Certes, le préambule de la Constitution de 2006 dit clairement que le peuple mauritanien "Confiant dans la Toute Puissance d'ALLAH (...). Fort de ses valeurs spirituelles et du rayonnement de sa civilisation, il proclame en outre, solennellement, son attachement à l'Islam (...)". Fort bien, mais ces valeurs ne sont que déclaratoires ou, à la rigueur, serviraient d'appui pour interpréter les lois mauritaniennes, notamment les dispositions cette même Constitution, mais jamais susceptibles de créer par elles-mêmes des sanctions opposables à un sujet de droit.

Oui, Mr Biram est un «voyou» pour certains, un «leader» pour d'autres. Toutefois, il est d'abord et avant tout un citoyen mauritanien. À ce titre, il a le droit fondamental d'être inculpé suivant un texte de loi clair, que personne n'est sensé ignorer ("Article 17 de la Constitution: "Nul est sensé ignorer la loi"), et dont la sanction est bien spécifiée.

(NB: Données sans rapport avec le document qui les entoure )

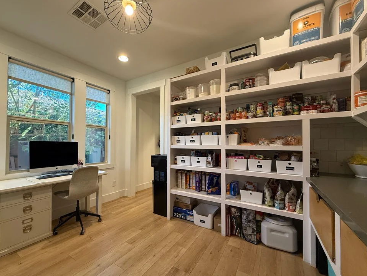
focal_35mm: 15
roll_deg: +0.1
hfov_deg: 98.0
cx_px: 171
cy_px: 144
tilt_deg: +1.0
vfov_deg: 81.7
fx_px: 159
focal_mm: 2.22
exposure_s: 1/60
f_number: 2.2
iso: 250
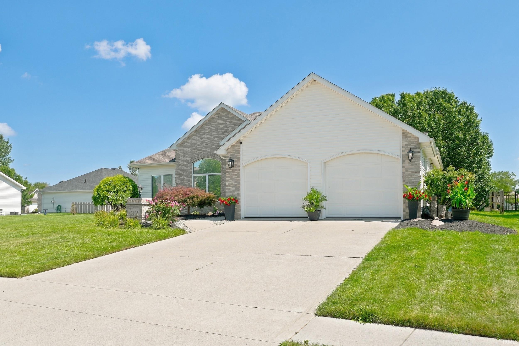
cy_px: 173
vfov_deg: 43.6
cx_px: 260
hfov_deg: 61.9
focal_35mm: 30
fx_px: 432
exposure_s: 1/1250
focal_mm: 20
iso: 100
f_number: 5
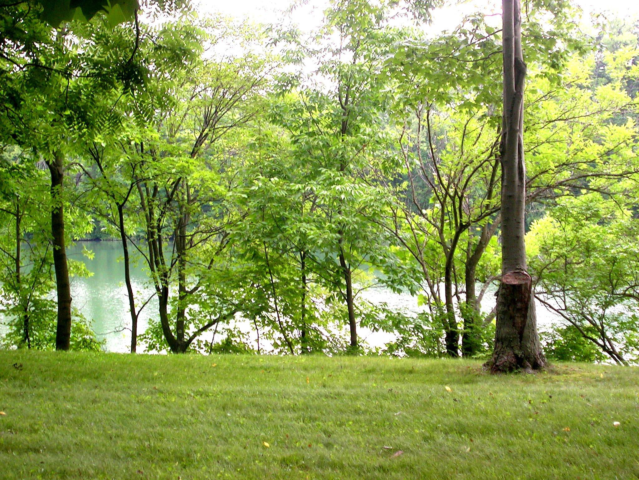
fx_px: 1661
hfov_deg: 21.8
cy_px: 240
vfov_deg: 16.4
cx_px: 320
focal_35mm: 90
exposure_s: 1/65.3
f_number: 4.3
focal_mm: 13.6
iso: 50
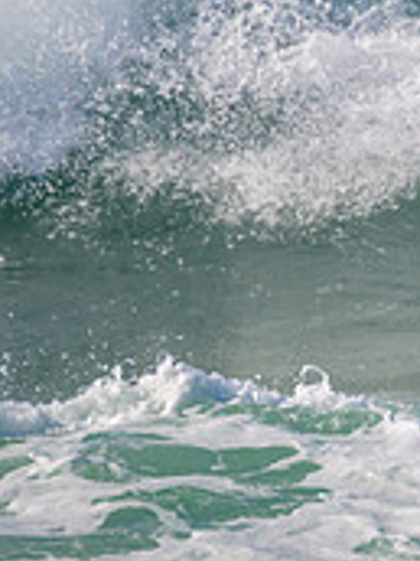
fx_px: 41867
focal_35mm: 2588
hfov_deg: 0.6
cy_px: 93
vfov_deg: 0.8
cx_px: 814
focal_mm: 800
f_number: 11
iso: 1600
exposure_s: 1/2000
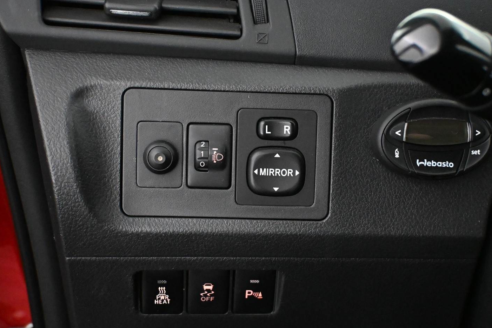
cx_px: 261
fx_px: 723
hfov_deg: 37.6
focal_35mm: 53
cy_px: 172
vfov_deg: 25.6
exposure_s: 1/60
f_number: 4.8
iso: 10000
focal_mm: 30.5
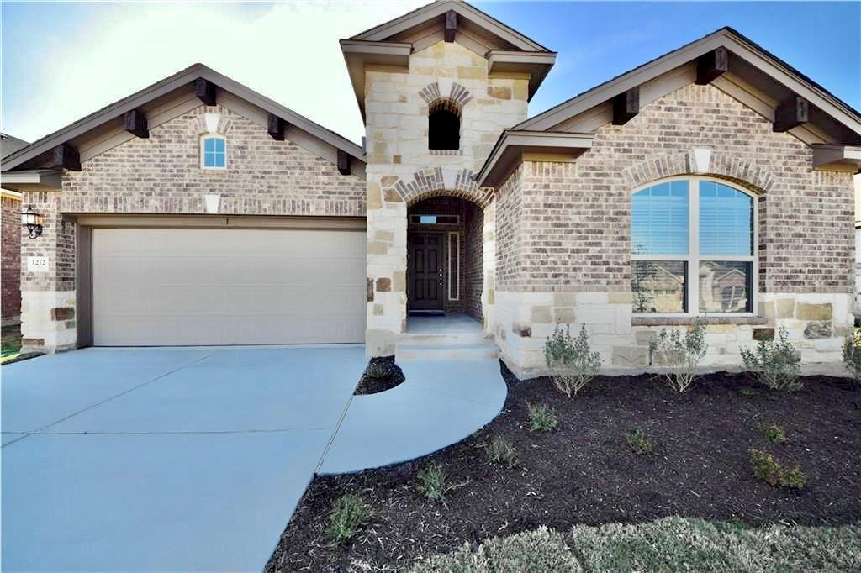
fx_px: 287
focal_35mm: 12
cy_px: 286
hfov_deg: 112.6
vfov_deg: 90.0
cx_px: 430
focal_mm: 8
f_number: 8
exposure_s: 1/250
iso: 200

Il faut dire qu'ici on est plus à ergoter si Mr. Biram est coupable ou pas, relativement aux faits qui lui sont reprochés. La preuve de l'incinération des livres sacrés est de notoriété publique, voire de connaissance judiciaire, et lui-même en a présenté des excuses publiques qui peuvent être qualifiées d'aveux-extrajudiciaires.

La question qui se pose donc, c'est en vertu de quelle disposition juridique l'État a le droit de l'accuser. Certainement pas en vertu de la «violation des valeurs islamiques du peuple mauritanien».

Si ce texte n'existe pas, tant mieux pour Mr Biram et pour la société mauritanienne. Le vide juridique doit bénéficier à l'accusé. Le législateur mauritanien doit dans ce cas refaire ses devoirs, en adaptant la législation à des nouvelles situations inédites, jamais imaginées, comme celles relatives à l'outrage, l'incinération des livres ou des écrits sacrés, par un musulman ou tout autre personne!.

Il faut dire que le Code Pénal mauritanien à son article 306 est très clair, quant l'outrage public à la pudeur et aux mœurs islamiques, lesquels sont punissables de trois mois à deux ans de prison et une amende de 5.000 à 60.000 ouguiyas.

"ART. 306. - Toute personne qui aura commis un outrage public à la pudeur et aux mœurs islamiques ou a violé les lieux sacrés ou aidé à les violer, si cette action ne figure pas dans les crimes emportant la Ghissass ou la Diya, sera punie d'une peine correctionnelle de trois mois à deux ans d'emprisonnement et d'une amende de 5.000 à 60.000 UM."

Les gestes de Mr Biram, ne sont-ils pas de nature à porter un outrage public à la pudeur et aux mœurs islamiques? Comme on dit, poser la question c’est y répondre.